Review: I'd recently read one of Kasey Michaels' short stories and been delighted with her wit and fun dialogue, so I decided to pick up one of her full-length novels. Was I ever in for a disappointment.

The heroine is childish and has some of the worst dialogue I've ever seen. In the flashbacks I believe she was 17, but she sounded about 10. Her familiarity with the hero was absolutely ridiculous, even if she was just a country miss. Yes, maybe she was immature and had matured between the flashbacks and the real story, and you could definitely see a difference between her attitude and actions and even dialogue between those parts. But then why torture us with the flashbacks??? While it was necessary to know some of the details contained in them, reading them was torture.

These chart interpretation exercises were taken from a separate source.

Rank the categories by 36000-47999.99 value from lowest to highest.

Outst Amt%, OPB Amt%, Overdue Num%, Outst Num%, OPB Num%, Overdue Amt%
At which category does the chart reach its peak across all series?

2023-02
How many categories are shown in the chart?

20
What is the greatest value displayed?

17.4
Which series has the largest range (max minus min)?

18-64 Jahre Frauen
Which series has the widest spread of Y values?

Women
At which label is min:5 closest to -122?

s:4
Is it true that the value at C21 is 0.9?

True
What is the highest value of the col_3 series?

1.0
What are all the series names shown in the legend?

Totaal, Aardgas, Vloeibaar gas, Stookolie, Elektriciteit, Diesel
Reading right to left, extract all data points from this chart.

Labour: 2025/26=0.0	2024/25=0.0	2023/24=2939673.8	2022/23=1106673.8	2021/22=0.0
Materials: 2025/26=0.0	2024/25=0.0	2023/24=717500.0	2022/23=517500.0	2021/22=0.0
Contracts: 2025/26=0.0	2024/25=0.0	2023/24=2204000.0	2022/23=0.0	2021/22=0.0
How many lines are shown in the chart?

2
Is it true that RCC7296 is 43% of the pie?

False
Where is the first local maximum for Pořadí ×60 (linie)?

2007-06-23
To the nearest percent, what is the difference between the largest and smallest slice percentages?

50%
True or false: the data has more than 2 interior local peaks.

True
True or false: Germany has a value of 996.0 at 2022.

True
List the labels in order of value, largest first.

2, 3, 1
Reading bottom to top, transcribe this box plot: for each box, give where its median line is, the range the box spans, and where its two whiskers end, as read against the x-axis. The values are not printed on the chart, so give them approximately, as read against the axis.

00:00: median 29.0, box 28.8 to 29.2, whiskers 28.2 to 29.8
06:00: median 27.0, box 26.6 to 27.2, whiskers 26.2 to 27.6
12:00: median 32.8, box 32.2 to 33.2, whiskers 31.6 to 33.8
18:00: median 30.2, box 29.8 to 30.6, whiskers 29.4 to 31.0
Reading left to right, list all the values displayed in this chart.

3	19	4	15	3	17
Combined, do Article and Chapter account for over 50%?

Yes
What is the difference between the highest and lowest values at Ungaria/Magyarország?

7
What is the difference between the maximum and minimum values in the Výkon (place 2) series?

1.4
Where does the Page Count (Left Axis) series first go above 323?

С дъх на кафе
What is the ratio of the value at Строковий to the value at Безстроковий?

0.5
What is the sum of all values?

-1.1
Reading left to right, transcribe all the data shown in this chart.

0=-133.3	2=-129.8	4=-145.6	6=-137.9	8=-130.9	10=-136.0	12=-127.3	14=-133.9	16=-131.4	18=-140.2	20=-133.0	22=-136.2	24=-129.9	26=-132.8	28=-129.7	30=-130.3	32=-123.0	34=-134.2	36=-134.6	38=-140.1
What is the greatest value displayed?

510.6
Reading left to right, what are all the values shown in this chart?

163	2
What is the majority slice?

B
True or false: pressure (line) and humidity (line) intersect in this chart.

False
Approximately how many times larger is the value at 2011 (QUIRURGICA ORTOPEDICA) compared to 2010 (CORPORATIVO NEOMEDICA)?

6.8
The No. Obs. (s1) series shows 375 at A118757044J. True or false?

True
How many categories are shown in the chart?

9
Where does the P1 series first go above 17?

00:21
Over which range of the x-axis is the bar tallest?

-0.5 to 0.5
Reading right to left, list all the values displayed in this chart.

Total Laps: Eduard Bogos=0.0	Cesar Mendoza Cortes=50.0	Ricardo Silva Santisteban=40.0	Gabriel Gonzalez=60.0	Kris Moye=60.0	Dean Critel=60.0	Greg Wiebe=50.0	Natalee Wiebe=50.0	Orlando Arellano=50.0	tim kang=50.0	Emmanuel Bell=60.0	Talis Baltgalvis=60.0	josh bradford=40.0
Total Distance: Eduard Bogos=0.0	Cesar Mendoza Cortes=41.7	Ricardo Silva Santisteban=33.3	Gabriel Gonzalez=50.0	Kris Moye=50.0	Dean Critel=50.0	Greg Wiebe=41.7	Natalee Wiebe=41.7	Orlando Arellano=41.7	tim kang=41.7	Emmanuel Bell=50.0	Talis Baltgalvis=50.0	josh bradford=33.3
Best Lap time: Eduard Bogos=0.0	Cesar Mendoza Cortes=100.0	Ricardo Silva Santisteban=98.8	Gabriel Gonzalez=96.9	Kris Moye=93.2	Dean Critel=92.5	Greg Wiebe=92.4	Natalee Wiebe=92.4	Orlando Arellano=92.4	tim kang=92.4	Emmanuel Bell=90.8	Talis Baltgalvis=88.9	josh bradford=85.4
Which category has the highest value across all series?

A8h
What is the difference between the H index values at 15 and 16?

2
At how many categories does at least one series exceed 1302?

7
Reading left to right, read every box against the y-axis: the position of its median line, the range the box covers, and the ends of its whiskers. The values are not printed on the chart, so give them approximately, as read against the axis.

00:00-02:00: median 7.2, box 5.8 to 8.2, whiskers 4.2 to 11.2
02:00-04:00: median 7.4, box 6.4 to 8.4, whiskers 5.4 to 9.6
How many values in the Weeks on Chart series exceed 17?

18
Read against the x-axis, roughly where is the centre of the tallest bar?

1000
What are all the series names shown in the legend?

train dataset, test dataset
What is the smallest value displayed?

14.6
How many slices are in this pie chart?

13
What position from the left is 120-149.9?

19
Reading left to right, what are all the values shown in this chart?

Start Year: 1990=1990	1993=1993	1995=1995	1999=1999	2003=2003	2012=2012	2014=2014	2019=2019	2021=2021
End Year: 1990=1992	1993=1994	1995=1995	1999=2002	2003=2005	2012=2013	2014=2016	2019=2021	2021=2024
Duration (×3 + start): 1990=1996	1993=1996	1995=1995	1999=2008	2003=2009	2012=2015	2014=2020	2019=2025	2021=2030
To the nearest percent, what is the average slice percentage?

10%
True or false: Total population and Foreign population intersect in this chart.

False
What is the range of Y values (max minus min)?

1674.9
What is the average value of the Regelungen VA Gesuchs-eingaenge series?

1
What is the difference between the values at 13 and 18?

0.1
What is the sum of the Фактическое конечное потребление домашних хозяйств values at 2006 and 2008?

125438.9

Although the heroine could be annoying, she was *nothing* compared to the A-plot. Apparently the devil has decided that he's bored, and, look, there's this display of perfect love! Great, so he can just come down to earth with the sole purpose of destroying it. This sound farfetched to anyone else? I kept hoping against hope that the real explanation would be something much more normal, but no.

I definitely don't recommend this book. Based on the one short story of Michaels' that I loved, called "The Ninth Miss Noddenly" I believe, I may try one of her other books. I just hope she can manage an A-plot that's a little more down to Earth (or at least makes a bit more sense).

Rating: 1 stars
Summary: Ugh!
Review: Maybe this book got better at the end, but I wouldn't know. At first I was just skipping the BORING flashbacks, then I quit all of it. Too many evil characters. A depressing hero. A childish heroine. I just wanted the devil to send them all to purgatory and spare me this hellish story.